Le Government Pension Fund Global, qui gère les revenus pétroliers de la Norvège, a dégagé une performance de 4,7% au troisième trimestre grâce au rebond des marchés actions. Il avait perdu 2,2% au deuxième trimestre. Le fonds souverain norvégien gère l'équivalent de 660 milliards de dollars, investis à 60,3% en actions, 39,4 % en obligations et 0,3% en immobilier. Son portefeuille d’emprunts d’Etat français a diminué de 17%, le fonds cherchant à rééquilibrer son portefeuille hors de la zone euro.
La justice a donné raison hier aux administrateurs britanniques de MF Global qui cherchent à valoriser des titres de dette souveraine réclamés par l’administrateur de la partie américaine. Ce dernier, James Giddens, estime que la filiale basée à Londres doit quelque 287 millions de livres pour solder des accords de rachat internes sur de la dette portugaise, espagnole et irlandaise.
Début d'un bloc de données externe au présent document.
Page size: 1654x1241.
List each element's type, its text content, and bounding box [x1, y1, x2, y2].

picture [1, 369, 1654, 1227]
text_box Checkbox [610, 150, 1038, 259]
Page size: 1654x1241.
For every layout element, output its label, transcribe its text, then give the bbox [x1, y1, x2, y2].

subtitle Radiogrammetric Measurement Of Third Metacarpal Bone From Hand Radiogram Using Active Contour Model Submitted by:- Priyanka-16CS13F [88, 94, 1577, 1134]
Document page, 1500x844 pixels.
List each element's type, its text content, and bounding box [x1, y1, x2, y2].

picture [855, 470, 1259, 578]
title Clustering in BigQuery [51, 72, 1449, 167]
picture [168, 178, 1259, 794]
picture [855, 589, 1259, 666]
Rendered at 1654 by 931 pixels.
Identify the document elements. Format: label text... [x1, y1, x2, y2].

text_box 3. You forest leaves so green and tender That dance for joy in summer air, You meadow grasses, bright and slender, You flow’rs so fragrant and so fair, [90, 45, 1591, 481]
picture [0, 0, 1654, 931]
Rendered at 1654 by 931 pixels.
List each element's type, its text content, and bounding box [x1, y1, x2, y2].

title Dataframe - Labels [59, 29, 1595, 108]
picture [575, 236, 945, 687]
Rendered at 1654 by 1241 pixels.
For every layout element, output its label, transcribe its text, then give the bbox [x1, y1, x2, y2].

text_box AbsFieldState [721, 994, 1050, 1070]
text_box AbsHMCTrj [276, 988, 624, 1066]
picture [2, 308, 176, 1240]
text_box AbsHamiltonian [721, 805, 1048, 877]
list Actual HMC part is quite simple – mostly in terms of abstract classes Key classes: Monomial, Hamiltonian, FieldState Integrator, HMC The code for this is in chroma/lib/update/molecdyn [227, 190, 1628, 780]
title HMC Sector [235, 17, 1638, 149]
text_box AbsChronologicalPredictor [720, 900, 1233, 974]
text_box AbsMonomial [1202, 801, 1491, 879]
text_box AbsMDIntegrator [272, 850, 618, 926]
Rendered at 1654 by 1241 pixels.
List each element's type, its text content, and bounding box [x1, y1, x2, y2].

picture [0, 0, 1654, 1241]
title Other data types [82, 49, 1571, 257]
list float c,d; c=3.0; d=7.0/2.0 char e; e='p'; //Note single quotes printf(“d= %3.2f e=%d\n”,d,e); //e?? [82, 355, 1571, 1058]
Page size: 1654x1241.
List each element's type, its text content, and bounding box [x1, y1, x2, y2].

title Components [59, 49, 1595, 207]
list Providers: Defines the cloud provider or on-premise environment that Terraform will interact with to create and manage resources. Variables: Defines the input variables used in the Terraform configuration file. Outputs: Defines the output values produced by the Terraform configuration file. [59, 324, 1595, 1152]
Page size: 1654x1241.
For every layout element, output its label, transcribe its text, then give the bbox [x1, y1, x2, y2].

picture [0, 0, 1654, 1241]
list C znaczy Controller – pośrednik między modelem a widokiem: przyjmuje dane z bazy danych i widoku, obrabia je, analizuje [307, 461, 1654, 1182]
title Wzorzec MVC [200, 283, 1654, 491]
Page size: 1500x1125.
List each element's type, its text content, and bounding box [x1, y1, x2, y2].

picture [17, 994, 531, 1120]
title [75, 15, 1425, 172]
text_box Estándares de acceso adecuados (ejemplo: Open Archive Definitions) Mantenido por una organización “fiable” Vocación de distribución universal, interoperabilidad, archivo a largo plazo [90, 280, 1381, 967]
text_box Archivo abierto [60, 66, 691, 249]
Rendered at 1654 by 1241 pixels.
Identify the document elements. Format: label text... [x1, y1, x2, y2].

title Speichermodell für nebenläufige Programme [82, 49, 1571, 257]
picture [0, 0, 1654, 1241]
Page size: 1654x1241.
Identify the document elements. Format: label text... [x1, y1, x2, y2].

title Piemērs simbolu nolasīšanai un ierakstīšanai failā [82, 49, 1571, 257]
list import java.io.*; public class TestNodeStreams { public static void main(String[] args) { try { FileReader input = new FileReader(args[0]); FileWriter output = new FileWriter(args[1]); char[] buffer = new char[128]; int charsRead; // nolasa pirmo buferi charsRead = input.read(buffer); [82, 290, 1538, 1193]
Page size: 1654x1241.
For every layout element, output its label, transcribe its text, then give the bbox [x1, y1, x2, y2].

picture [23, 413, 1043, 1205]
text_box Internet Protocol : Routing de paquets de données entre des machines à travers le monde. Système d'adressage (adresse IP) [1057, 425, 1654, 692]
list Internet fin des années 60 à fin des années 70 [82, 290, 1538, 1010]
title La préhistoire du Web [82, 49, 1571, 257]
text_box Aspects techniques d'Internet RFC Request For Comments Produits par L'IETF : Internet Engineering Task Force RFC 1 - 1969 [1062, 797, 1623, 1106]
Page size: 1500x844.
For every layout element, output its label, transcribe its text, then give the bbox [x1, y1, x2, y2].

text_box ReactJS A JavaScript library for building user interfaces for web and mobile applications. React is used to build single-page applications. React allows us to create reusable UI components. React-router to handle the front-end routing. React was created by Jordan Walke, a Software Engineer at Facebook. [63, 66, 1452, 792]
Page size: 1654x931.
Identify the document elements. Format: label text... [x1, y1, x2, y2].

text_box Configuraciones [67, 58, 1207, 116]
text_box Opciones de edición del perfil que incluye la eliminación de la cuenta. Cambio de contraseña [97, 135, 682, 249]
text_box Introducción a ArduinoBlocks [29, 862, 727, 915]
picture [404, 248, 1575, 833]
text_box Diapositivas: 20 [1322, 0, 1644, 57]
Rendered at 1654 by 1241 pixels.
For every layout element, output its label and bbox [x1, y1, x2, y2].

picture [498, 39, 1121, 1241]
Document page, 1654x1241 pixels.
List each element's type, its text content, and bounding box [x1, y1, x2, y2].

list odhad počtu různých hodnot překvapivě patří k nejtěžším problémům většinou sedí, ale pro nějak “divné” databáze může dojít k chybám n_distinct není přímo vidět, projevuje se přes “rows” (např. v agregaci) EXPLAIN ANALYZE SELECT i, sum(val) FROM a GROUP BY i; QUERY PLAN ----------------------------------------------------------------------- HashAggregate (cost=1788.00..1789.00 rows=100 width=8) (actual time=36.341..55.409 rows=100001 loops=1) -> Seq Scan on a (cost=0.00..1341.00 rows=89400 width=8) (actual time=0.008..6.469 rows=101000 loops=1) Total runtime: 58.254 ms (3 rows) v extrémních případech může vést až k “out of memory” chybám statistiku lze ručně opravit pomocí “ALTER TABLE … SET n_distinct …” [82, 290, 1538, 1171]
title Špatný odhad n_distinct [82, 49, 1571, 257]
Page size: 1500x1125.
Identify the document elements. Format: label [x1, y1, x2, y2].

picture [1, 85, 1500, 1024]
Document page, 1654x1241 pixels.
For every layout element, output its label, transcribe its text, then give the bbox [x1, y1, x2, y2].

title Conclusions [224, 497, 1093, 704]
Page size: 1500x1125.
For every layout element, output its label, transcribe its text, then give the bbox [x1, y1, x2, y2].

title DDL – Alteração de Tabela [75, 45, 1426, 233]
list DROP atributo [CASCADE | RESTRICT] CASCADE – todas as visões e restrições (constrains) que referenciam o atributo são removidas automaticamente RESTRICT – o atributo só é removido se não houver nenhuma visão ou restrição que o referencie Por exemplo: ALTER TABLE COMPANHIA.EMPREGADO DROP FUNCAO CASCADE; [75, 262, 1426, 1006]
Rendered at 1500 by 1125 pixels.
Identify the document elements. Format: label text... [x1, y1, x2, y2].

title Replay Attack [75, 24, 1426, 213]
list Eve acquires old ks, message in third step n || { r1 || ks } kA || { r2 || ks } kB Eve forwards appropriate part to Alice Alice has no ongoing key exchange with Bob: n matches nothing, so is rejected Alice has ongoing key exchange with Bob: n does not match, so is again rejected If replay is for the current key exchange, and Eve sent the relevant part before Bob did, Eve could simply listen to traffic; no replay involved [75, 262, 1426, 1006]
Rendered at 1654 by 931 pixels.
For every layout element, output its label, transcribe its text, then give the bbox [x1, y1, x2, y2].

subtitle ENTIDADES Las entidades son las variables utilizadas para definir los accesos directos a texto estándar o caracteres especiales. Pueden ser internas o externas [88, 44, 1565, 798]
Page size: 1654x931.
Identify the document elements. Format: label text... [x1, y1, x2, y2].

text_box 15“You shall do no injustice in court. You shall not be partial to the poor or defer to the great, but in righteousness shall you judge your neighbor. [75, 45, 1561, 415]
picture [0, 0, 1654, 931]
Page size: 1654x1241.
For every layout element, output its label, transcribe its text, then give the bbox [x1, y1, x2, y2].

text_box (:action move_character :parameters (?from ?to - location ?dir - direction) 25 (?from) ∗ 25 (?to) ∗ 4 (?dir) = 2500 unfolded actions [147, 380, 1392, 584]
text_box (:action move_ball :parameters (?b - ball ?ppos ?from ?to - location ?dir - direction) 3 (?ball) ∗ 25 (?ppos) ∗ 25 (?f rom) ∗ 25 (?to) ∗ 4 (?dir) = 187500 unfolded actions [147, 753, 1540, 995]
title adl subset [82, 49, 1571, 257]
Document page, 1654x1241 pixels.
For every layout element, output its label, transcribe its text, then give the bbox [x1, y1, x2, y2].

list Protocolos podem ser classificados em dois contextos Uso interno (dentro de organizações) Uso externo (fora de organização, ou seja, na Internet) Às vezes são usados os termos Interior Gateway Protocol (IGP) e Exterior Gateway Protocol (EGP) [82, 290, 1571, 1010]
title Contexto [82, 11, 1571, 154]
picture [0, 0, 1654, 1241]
KPMG, l’administrateur britannique, estime qu’il ne doit que 60 millions de dollars environ.
Les résultats de l’enquête mensuelle ADP publiés hier montrent que le secteur privé américain a créé 158.000 emplois au mois d’octobre, la plus forte progression observée depuis février. Ce chiffre, nettement supérieur aux attentes, a été élaboré selon la nouvelle méthode de calcul adoptée afin de s’aligner davantage sur les chiffres officiels de l’emploi.
Le Canada va appeler l’ensemble des pays concernés à respecter le calendrier initial de mise en application des règles de solvabilité bancaire dites de Bâle 3 lors de la réunion des ministres des Finances et banquiers centraux du G20 ce week-end, a déclaré jeudi un haut fonctionnaire canadien. Le Canada considère la crise de la dette dans la zone euro comme le principal risque à court terme pour son économie.
D’après le département du Travail, la productivité, qui mesure la production horaire par salarié, a progressé de 1,9% en rythme annuel au troisième trimestre. Il s’agit d’une première estimation. Au deuxième trimestre, la productivité avait augmenté de 2,2%. Le coût unitaire du travail a diminué de 0,1%, au lieu de la hausse de 1,0% attendue par les analystes.
Le président de la Fed de Boston qui compte parmi les 19 membres du Comité de politique monétaire de la Réserve fédérale, a indiqué cette nuit que la banque centrale devrait poursuivre sa politique de rachats d’actifs au moins jusqu’à ce que le taux de chômage soit redescendu sous la barre des 7,25%, et maintenir ses taux proches de zéro tant qu’il reste supérieur à 6,5%.
Dans le contexte de l’accord-cadre de coopération signé l’an passé, le groupe coopératif bancaire canadien Desjardins et le Crédit Mutuel-CIC viennent de créer avec d’autres participants un fonds de 50 millions de dollars visant à investir au capital d’entreprises technologiques canadiennes. A terme, le fonds devrait être doté de 100 millions de dollars, selon la présidente de Desjardins, Monique Leroux.